Cette saison, après une reprise du Laboureur de bohème, en octobre, vous présentez deux créations, l'une en début de saison et l'autre à la toute fin …
Et d'abord, L'Opéra de quatre sous. Voilà, une œuvre large. La chanson de Mackie, pour moi, c'est vraiment le XXe siècle. J'aime la farce et le cabaret qui offrent une forme d´expression directe où le spectacle se termine dans la salle. J'apprécie aussi de jouer avec certains acteurs comme Nada Strancar et Wladimir Yordanoff… Ce sont eux qui guident mes pas vers telle ou telle œuvre. A l'autre bout de la saison, Le Plus grand théâtre du monde présente un théâtre qui a rapport avec la foi et le théâtre religieux. Non parce que je suis baptisé mais parce que je peux être complètement ému par une église ou un texte de glorification religieuse. La foi ne s'embarasse pas de compromis et pose des énigmes formelles qu'on est loin d'avoir résolues. C'est également important pour moi de monter ce texte à la Comédie Française, parce que c´est un lieu où un certain archaïsme du théâtre est défendu. Une continuité. Et le théâtre est un lieu d'archaïsme.
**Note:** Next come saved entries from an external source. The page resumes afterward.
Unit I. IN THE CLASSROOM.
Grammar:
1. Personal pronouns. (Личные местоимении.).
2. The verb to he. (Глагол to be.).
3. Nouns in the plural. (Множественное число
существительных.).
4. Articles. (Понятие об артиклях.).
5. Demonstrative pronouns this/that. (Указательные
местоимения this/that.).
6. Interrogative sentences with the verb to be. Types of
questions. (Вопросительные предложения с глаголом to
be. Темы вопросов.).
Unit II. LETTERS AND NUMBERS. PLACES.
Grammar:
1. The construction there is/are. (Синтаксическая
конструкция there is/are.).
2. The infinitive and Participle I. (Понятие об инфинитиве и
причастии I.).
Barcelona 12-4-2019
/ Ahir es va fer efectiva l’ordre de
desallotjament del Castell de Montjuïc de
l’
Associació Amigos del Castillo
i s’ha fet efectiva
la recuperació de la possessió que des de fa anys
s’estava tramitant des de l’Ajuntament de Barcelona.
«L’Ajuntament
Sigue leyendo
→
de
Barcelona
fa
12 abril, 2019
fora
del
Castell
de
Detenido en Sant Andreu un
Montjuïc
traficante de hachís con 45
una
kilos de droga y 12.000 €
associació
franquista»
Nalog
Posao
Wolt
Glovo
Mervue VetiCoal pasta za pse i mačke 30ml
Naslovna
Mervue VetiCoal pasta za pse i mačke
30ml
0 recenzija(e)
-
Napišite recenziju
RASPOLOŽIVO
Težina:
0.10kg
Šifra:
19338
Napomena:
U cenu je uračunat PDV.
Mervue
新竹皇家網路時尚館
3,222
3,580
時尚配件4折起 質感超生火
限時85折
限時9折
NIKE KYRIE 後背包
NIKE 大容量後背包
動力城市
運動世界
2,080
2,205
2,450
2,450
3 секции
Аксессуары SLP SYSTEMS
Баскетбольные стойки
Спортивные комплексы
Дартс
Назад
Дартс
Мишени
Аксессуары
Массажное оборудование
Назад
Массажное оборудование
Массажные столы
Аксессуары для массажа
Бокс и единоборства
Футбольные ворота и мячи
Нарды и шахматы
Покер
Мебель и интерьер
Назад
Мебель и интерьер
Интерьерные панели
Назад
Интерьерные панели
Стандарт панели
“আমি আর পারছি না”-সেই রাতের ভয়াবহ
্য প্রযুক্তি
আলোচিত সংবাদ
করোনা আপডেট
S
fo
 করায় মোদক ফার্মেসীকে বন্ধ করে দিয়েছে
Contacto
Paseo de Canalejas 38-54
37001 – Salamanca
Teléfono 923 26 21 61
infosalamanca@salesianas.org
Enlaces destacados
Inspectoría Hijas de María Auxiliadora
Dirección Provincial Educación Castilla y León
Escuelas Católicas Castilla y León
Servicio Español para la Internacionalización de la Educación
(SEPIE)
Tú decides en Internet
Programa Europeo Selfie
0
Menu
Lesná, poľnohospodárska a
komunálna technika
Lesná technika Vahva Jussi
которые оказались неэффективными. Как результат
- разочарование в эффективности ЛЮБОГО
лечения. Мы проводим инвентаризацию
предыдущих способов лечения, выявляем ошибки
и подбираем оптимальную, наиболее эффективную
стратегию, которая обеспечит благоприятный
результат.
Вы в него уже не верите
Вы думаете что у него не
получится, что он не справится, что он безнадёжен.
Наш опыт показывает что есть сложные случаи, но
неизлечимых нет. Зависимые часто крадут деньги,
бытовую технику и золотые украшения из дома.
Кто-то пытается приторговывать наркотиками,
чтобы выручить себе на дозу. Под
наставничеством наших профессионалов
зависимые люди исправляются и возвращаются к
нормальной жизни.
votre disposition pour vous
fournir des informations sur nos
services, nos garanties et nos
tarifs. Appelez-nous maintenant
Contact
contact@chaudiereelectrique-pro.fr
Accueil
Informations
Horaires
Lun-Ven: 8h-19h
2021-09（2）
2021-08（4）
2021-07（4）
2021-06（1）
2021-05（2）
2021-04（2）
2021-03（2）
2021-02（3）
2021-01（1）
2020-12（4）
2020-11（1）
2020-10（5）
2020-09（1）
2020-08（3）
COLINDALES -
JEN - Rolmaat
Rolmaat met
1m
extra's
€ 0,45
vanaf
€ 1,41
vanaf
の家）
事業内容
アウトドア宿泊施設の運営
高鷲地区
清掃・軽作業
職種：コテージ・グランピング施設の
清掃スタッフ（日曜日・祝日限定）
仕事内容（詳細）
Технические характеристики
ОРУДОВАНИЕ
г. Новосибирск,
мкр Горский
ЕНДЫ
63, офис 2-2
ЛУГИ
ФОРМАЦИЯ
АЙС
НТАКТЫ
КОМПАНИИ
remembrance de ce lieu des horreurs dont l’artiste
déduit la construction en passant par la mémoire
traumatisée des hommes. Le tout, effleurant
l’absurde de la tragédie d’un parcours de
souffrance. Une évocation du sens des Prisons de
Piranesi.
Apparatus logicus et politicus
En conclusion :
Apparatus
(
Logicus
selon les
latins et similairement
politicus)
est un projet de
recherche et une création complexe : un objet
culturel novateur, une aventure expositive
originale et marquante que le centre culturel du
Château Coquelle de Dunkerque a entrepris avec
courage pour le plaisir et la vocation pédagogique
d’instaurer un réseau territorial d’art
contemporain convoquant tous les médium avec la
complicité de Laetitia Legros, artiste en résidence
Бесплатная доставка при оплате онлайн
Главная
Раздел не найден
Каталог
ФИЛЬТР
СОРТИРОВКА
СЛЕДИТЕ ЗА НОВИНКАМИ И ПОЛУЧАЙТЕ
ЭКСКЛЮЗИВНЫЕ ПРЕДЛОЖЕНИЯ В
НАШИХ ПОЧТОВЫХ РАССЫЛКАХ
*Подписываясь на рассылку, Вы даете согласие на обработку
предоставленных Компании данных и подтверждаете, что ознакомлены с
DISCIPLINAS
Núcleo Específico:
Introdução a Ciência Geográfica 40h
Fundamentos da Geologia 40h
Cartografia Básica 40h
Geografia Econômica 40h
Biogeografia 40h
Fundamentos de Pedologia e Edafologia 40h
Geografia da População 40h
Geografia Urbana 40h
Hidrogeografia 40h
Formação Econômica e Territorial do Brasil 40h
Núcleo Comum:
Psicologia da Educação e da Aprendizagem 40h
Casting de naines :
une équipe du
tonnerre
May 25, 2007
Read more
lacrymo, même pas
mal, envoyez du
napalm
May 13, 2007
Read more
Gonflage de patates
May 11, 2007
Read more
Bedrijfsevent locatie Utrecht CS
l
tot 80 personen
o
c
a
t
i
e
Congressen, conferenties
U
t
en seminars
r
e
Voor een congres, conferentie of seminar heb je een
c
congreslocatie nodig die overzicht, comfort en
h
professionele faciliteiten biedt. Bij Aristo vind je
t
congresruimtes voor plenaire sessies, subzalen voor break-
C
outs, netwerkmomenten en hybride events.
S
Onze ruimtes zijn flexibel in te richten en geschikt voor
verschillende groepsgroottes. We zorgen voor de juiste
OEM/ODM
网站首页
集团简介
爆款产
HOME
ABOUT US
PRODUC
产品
Un lieu d`archaïsme qui nécessite parfois quelques travaux … Où en sont les projets de réhabilitation du TNP ?
Les délais devraient être plus longs car l'ambition est plus grande pour tenter de mieux occuper toute la parcelle du TNP. Une salle avec une jauge de 250 à 300 places devrait d'abord être construite pour servir de relais pendant la période des travaux. Puis on compte améliorer l'outil avec une salle de 800 places, disposant d´un plateau bien plus grand que l´actuel et de moyens techniques plus performants. Il y aura donc aussi la plus petite salle de 250 à 300 places, une autre de répétition, un cabaret et au moins un ou deux studios de travail... Le théâtre doit être un lieu d'usage. On doit systématiquement développer les lectures, la production d'impromptus, enfin tout un travail essentiel pour faire du théâtre un lieu improbable et donc un lieu de vie. Pour les mêmes raisons, je préfère, pour le même prix, accueillir pendant un mois une troupe avec différents travaux -des lectures et des petites formes …- plutôt qu'un seul spectacle pendant dix soirs. Je préfère accueillir la pensée plutôt que les productions. J'aimerais aussi que l´on vienne plus tôt au TNP pour en repartir plus tard, que l´on fasse usage du théâtre.